Looked over my posts and I haven't mentioned PAs at all, but regardless, I know what you mean. I think the PA model is excellent and support it wholeheartedly. If I had to choose, I would quickly pick multiple PAs in an MD team to help fill the healthcare gap vs. filling it in with NPs/DNPs.
To the independent practice of D/NPs, I agree that they would obviously be limited in diagnosis making capacity. It's why I said I would be wary of having them see every patient that comes in from the ED. Now for a patient who's been diagnosed with HTN, is started on medications, etc and needs routine follow-up, I think they that would be a good role for follow-up.

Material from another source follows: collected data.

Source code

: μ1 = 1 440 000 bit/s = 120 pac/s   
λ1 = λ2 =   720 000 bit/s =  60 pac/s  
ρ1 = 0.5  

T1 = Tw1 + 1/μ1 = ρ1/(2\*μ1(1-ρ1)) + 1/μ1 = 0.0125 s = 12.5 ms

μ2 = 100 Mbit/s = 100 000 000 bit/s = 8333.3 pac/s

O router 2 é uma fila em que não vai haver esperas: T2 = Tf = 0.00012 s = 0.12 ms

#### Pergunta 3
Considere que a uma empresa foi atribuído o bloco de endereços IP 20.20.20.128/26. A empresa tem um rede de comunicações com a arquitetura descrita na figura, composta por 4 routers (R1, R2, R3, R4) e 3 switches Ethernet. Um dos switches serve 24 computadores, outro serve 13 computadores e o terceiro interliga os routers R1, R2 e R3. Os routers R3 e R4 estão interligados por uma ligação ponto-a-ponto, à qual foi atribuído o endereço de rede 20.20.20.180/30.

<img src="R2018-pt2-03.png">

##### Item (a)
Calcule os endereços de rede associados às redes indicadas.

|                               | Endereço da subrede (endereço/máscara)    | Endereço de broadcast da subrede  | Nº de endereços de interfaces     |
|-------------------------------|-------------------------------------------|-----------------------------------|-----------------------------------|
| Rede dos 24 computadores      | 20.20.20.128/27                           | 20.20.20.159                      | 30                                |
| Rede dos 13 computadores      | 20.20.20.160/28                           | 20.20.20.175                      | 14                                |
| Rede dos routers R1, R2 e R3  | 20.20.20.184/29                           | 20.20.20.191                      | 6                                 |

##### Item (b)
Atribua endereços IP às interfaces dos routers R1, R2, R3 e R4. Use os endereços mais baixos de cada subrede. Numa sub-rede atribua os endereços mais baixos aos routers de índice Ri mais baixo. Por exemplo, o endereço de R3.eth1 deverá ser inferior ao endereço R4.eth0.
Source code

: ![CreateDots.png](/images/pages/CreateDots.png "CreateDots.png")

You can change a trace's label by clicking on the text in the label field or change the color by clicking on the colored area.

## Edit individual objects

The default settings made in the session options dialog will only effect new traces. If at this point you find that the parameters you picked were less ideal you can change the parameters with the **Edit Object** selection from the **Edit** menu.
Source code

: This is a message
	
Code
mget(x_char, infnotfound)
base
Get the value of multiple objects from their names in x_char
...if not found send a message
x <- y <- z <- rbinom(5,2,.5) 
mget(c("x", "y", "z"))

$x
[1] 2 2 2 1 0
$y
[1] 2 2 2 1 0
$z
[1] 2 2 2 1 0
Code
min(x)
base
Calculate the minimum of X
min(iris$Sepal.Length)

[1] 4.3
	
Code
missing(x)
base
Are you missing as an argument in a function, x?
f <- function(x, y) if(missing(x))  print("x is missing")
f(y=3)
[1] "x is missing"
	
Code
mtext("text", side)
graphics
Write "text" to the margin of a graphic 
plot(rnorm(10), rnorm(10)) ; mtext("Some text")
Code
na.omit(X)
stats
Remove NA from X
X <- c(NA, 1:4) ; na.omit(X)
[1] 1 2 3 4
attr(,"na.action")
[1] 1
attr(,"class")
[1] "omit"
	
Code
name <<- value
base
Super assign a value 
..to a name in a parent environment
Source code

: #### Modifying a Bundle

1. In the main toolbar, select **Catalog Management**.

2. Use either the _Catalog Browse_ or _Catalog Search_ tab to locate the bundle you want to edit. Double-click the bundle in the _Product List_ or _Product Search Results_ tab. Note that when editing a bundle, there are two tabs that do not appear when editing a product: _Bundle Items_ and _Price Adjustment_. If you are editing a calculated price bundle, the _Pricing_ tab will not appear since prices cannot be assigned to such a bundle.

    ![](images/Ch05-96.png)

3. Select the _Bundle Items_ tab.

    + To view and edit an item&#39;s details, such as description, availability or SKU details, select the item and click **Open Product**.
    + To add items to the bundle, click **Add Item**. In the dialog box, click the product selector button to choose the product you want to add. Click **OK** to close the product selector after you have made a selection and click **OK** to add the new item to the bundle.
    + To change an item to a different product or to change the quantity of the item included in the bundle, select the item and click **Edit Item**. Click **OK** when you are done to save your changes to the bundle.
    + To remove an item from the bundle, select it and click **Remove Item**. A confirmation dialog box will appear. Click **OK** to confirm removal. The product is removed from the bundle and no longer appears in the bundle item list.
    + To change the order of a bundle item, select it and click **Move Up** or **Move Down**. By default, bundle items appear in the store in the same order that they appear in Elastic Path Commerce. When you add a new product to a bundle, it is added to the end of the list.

To Zenman, I fully trust that you are excellent in what you do. However, your individual experience is not representative of the whole population. Moreover, outpatient psychiatry tends to be one of the more algorithmic fields, where you have a DSM checklist to guide you and the opportunities for acute travesty are minimal and in such cases (suicide or homicide being the most imminent dangers in psychiatry, and antipsychotic med adverse effects I am sure you are well aware of and can manage) the guidelines are more straightforward. If you feel comfortable practicing independently in a consult-liason service managing neuroleptic malignant syndrome and other acute problems, then I would be very impressed. It is very likely that you are as good as anyone else at dx'ing and treating psychiatric conditions; education is what you put into it, afterall. Now, should you also be as comfortable treating a pneumothorax? Probably not. But I would also argue that any psychiatrist out of medical school likely has forgotten to do so as well! What I'm trying to say is, that because of your years of specialty training I trust you are performing superiorly and, like your boss, I wouldn't mind patients calling you doc. Afterall, in the truest sense of the word, doctor means teacher, and this is what you are to them. The issue is with newly minted D/NPs who have a sense of entitlement for the title, but do not posses any of the relevant experience or training; whereas their trust in you is well-founded given your experience, the title may inspire confidence in patients for fresh-faced D/NPs that deters them from a healthy dose of skepticism that should be encouraged in all patients in order for them to receive the best care.
If a patient wants to go ahead and call someone doctor, by all means they should go for it and no one should stop them. However, I would say that this should be their choice. I think that rule is good for MDs, DNPs, PhDs. Hours of course work should not beget the respect of a patient in clinic, but you should strive to earn it continually. I get incredibly frustrated when I hear people correcting patients to call them 'doctor' from all levels.